- Work request -
If a record holds a picture, leave the picture out; return everything else exactly.

- Records for processing -
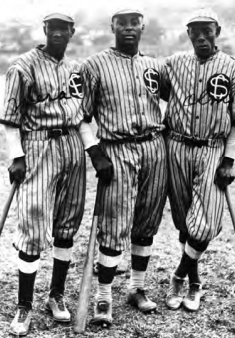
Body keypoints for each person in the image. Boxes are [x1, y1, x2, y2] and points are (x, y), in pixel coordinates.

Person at [0, 13, 112, 336]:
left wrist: (94, 151)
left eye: (65, 28)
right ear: (45, 30)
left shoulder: (75, 70)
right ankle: (24, 306)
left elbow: (80, 118)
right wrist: (17, 156)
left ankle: (56, 295)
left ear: (72, 32)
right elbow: (10, 119)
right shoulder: (24, 66)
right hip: (39, 143)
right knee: (33, 222)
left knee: (67, 223)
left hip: (72, 146)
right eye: (54, 28)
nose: (59, 33)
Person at [80, 9, 169, 326]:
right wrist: (95, 152)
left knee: (146, 222)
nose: (129, 28)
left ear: (143, 26)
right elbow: (80, 117)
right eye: (123, 23)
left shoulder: (155, 66)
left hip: (154, 147)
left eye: (135, 22)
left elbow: (178, 102)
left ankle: (136, 288)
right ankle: (103, 297)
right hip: (116, 149)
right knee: (115, 225)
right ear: (113, 26)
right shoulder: (94, 65)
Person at [164, 8, 235, 312]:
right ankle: (195, 283)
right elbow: (154, 94)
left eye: (207, 30)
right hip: (176, 147)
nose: (201, 36)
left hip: (212, 148)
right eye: (195, 30)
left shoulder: (234, 69)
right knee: (185, 223)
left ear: (218, 31)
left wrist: (229, 160)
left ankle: (178, 276)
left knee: (204, 225)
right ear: (187, 33)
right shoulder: (173, 64)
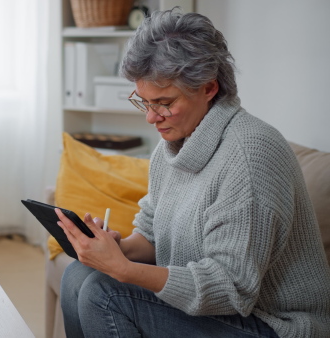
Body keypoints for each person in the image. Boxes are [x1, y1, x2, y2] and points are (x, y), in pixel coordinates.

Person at [55, 8, 330, 338]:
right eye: (144, 102)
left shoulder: (251, 155)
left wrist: (125, 271)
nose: (151, 117)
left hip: (272, 324)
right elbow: (152, 235)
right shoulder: (171, 146)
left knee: (107, 293)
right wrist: (117, 249)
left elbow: (232, 289)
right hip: (218, 313)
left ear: (209, 88)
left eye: (164, 102)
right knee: (77, 276)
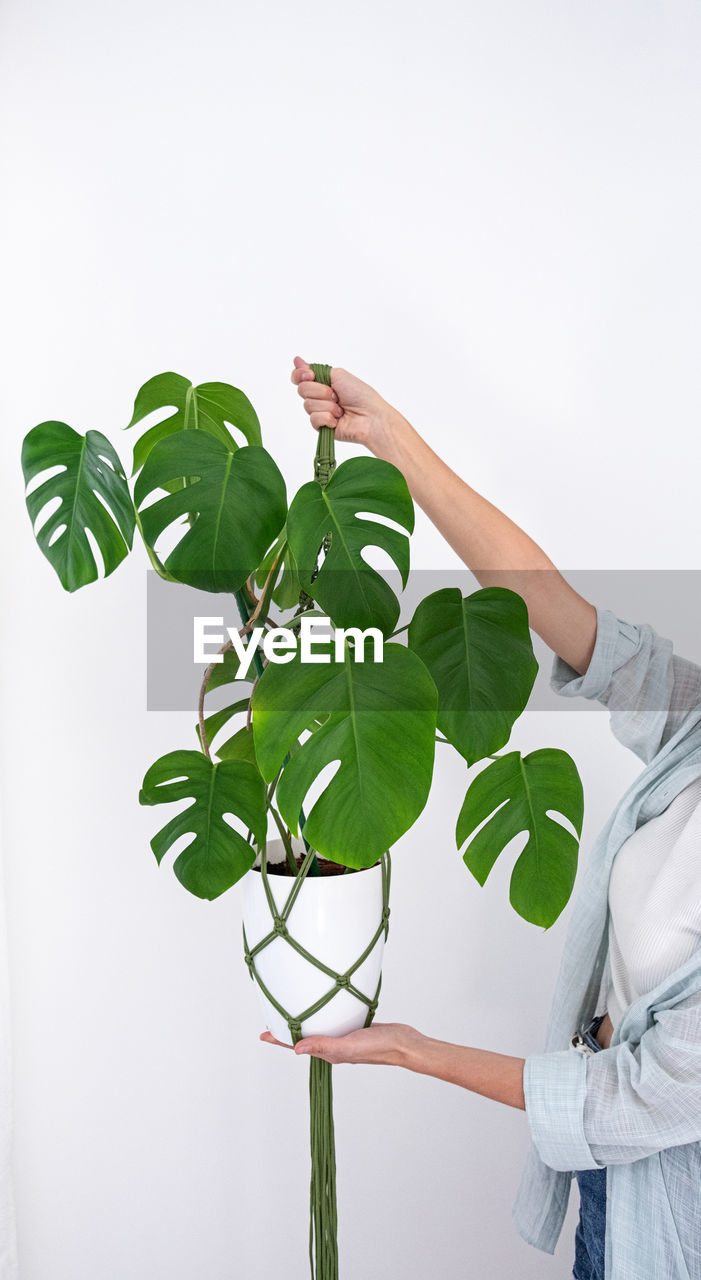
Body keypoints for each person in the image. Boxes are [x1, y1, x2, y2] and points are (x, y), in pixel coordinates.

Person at [260, 356, 701, 1280]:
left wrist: (420, 1053)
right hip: (610, 1195)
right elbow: (556, 608)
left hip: (672, 1214)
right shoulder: (693, 735)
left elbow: (632, 1101)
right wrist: (390, 440)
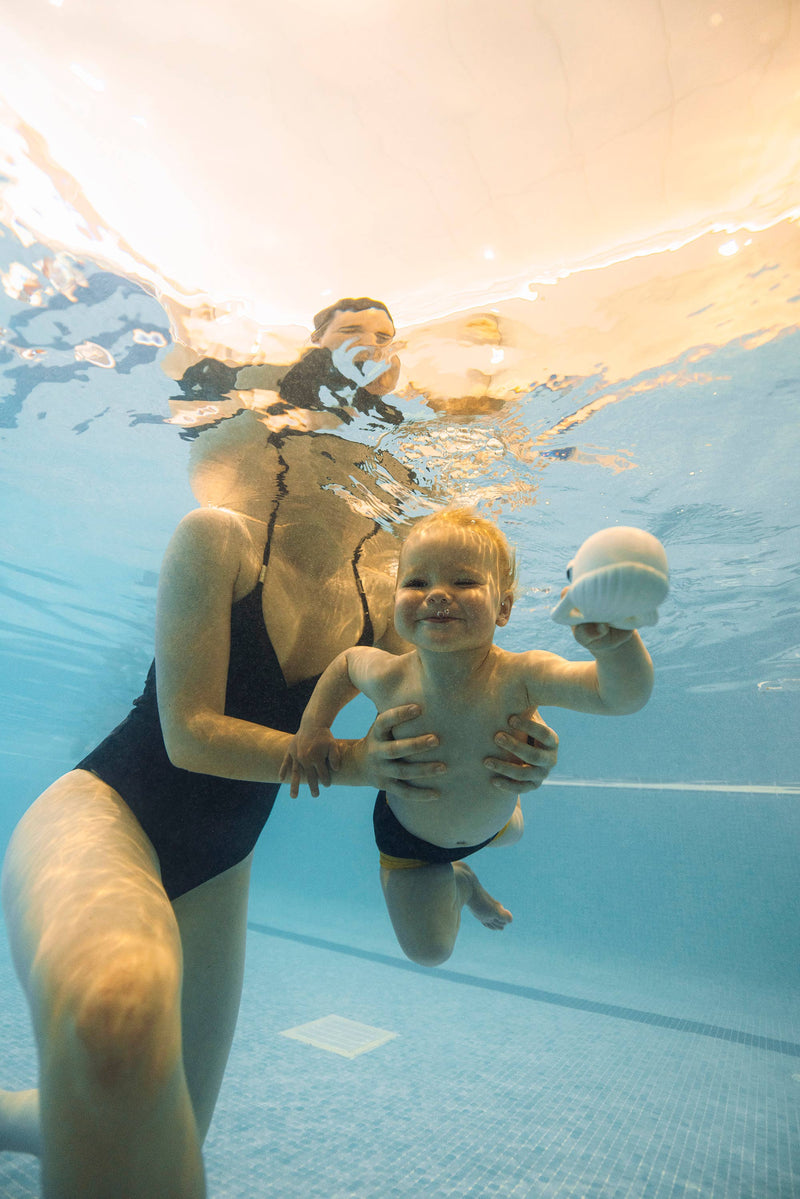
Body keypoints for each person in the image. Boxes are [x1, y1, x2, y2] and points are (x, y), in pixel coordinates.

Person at [0, 298, 559, 1199]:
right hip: (107, 813)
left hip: (225, 862)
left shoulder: (389, 596)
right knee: (118, 1014)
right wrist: (360, 763)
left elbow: (436, 743)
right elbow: (188, 737)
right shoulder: (217, 536)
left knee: (168, 1123)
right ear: (285, 431)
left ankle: (26, 1116)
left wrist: (494, 793)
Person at [281, 506, 654, 969]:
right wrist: (313, 729)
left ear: (504, 607)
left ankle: (480, 846)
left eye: (463, 582)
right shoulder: (389, 674)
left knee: (511, 831)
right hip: (411, 841)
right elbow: (344, 665)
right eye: (416, 582)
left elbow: (618, 697)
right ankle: (460, 881)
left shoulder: (523, 674)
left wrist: (616, 644)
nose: (437, 593)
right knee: (430, 952)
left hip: (492, 823)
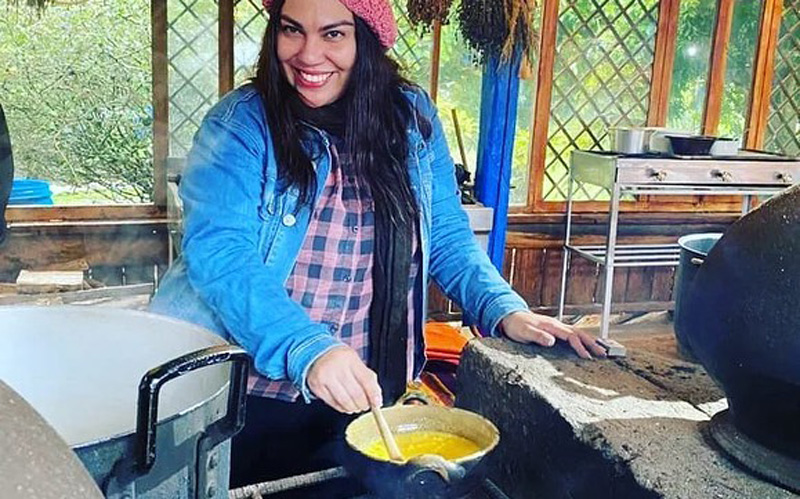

- Answer space -
Body keypoints for each person in the image. Boxes are [x1, y1, x2, y2] and points are (x, y), in pixel coordinates.

Person at [0, 13, 112, 336]:
left wrist: (94, 151)
left eye: (65, 28)
right ear: (45, 30)
left shoulder: (75, 70)
right ankle: (24, 306)
left elbow: (80, 118)
right wrist: (17, 156)
left ankle: (56, 295)
left ear: (72, 32)
right elbow: (10, 119)
right shoulder: (24, 66)
right hip: (39, 143)
right knee: (33, 222)
left knee: (67, 223)
left hip: (72, 146)
right eye: (54, 28)
nose: (59, 33)
Person at [80, 9, 169, 326]:
right wrist: (95, 152)
left knee: (146, 222)
nose: (129, 28)
left ear: (143, 26)
right elbow: (80, 117)
right eye: (123, 23)
left shoulder: (155, 66)
left hip: (154, 147)
left eye: (135, 22)
left elbow: (178, 102)
left ankle: (136, 288)
right ankle: (103, 297)
right hip: (116, 149)
right knee: (115, 225)
right ear: (113, 26)
right shoulder: (94, 65)
Person at [164, 8, 235, 312]:
right ankle: (195, 283)
right elbow: (154, 94)
left eye: (207, 30)
right hip: (176, 147)
nose: (201, 36)
left hip: (212, 148)
right eye: (195, 30)
left shoulder: (234, 69)
right knee: (185, 223)
left ear: (218, 31)
left wrist: (229, 160)
left ankle: (178, 276)
left knee: (204, 225)
right ear: (187, 33)
right shoulder: (173, 64)
Body keypoints for each person in the image. Boxes are [x1, y1, x2, y2] and points are (x, y), in pixel coordinates.

Person at [55, 8, 330, 338]:
right eye: (144, 102)
left shoulder: (251, 155)
left wrist: (125, 271)
nose: (151, 117)
left hip: (272, 324)
right elbow: (152, 235)
right shoulder: (171, 146)
left knee: (107, 293)
right wrist: (117, 249)
left elbow: (232, 289)
right hip: (218, 313)
left ear: (209, 88)
left eye: (164, 102)
right knee: (77, 276)
Body keypoints for each person in the image. Boxes are [x1, y1, x2, y2] and points are (x, y), in pixel coordinates.

Person at [260, 356, 701, 1280]:
left wrist: (420, 1053)
right hip: (610, 1195)
right elbow: (556, 608)
left hip: (672, 1214)
right shoulder: (693, 735)
left elbow: (632, 1101)
right wrist: (390, 440)
Body keypoints for each person in the image. Boxes are [x1, y1, x2, y2] and points are (x, y), in pixel coordinates.

Person at [0, 298, 559, 1199]:
right hip: (107, 813)
left hip: (225, 862)
left shoulder: (389, 596)
right knee: (118, 1014)
right wrist: (360, 763)
left elbow: (436, 743)
right elbow: (188, 737)
right shoulder: (217, 536)
left knee: (168, 1123)
right ear: (285, 431)
left ankle: (26, 1116)
left wrist: (494, 793)
Person at [281, 506, 654, 969]:
right wrist: (313, 729)
left ear: (504, 607)
left ankle: (480, 846)
left eye: (463, 582)
right shoulder: (389, 674)
left knee: (511, 831)
right hip: (411, 841)
right elbow: (344, 665)
right eye: (416, 582)
left elbow: (618, 697)
right ankle: (460, 881)
left shoulder: (523, 674)
left wrist: (616, 644)
nose: (437, 593)
right knee: (430, 952)
left hip: (492, 823)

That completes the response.